Which leaves only Republicans, two of them before now, to consider; Nelson Rockefeller and Dick Cheney.

Rockefeller was so rich, he didn’t have to do anything else. He had been an OK governor of New York State. He wasn’t stupid, and he wasn’t on the take, and I don’t think any sort of illicit activities (at least beyond private bedroom doors, as he supposedly died in the arms of his mistress) were ever alleged against him.

But Dick Cheney. There are not enough pixels on the Internet to describe the willful damage done by this man. He has single-handedly all but destroyed the U.S. Constitution. He doesn’t need to do more. That, if the union survives the current election, will be quite enough. Can the Constitution be repaired? Is there any will in a Congress divided by partisanship one can only describe, on the Republican side, as Born Again Fascism, to repair it? In light of the very palpable need to keep citizens from starvation in the aftermath of the destruction of our economy, will there be time and interest in repairing it? Or, if Obama wins, will he of necessity have to hand the nation on to the next leader lacking a viable Constitution? Correction: lacking a viable Constitution for a free people. The current one, decimated by the Cheney onslaught and hog-tied by Executive Orders and meatball interpretation, might serve well for a nation of debt slaves. But perhaps that’s as it should be: the economic juggernaut, sent tumbling toward the abyss by Reaganomics, has resulted in two to three generations of financial slavery for the bulk of U.S. citizens.

It is completely unthinkable that John McCain and Sarah Palin, about as prepared to serve in high office as I am to be the first black woman elected governor of Maryland, should be elected. (I’m not black.)

No matter what happens, however, we need to rethink the office of vice president. Fortunately, I have worked out a simple solution: eliminate the office. If a president dies in office, then the next in line to succeed would be the Speaker of the House of Representatives. This has a great deal of beauty in it. First, that person was elected by his or her constituents on his or her own merits, not as a placeholder for the real deal. Second, the person is used to dealing in two-year terms, meaning he or she might be inclined and trained to get the lead out and push programs forward, rather than sitting on them for the better part of four years. Third, the House of Representatives is our lower house, roughly comparable to the House of Commons in England. Thus, those elected to it are more “of the people” than are the upper house, our Senate (comparable in a very loose way to the House of Lords, in which membership is hereditary. Still, in some cases, a six-year Senate term seems like a lifetime.)
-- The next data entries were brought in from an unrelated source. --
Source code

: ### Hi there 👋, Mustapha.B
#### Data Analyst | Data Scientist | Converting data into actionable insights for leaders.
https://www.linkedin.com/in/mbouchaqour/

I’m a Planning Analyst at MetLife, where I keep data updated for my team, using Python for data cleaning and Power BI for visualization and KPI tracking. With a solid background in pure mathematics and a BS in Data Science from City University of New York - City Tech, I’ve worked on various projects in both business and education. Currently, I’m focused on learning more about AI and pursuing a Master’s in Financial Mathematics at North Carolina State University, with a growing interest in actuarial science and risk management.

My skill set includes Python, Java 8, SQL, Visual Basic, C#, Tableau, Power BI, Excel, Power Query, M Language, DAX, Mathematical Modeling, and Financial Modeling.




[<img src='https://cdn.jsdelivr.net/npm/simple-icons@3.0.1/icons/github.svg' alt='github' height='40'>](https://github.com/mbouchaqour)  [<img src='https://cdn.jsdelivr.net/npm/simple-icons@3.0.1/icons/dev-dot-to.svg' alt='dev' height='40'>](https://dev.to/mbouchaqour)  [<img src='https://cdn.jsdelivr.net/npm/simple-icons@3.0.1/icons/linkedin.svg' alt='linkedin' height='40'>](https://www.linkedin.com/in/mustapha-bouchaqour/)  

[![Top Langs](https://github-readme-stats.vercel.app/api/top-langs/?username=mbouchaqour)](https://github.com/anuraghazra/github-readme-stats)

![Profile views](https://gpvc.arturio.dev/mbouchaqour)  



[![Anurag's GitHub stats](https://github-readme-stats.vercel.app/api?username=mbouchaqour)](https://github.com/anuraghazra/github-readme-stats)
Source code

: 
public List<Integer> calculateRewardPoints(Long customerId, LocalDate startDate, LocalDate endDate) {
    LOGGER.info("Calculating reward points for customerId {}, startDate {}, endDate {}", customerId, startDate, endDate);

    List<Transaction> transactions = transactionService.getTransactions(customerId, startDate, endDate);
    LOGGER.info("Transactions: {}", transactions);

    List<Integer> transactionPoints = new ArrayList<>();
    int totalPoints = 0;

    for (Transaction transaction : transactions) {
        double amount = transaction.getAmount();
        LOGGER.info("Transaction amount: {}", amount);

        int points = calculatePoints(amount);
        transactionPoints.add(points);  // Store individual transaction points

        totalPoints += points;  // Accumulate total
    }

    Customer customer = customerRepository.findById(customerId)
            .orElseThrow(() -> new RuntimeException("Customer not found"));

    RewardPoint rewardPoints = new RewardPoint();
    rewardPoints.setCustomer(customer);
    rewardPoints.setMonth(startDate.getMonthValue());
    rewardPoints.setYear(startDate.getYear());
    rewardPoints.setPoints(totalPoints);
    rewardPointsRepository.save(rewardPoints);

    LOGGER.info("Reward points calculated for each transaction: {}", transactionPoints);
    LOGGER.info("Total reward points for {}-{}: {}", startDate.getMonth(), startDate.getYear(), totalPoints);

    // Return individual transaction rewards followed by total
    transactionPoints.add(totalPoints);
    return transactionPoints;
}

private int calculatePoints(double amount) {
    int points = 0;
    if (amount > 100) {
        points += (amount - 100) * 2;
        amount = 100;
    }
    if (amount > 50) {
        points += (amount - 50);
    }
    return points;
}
Think about it. Write your Representatives and Senators about it. But most of all, think about it when you vote on November 4th. Sarah Palin is already wanted for questioning in her home state about her potentially actionable activities as governor. She is a gun-toting, smooth-talking pseudo-soccer mom who wants, more than anything, to prove she is capable of serving in high office. She would prove the opposite, because her analytical powers are as lacking as her running mate’s good sense. And the entire nation, not just the few injured when Nixon and Agnew ignominiously stepped down, would suffer acutely, long after an impeachment proceeding—and certainly there would be one—removed her from the office in which she is so unfit to serve.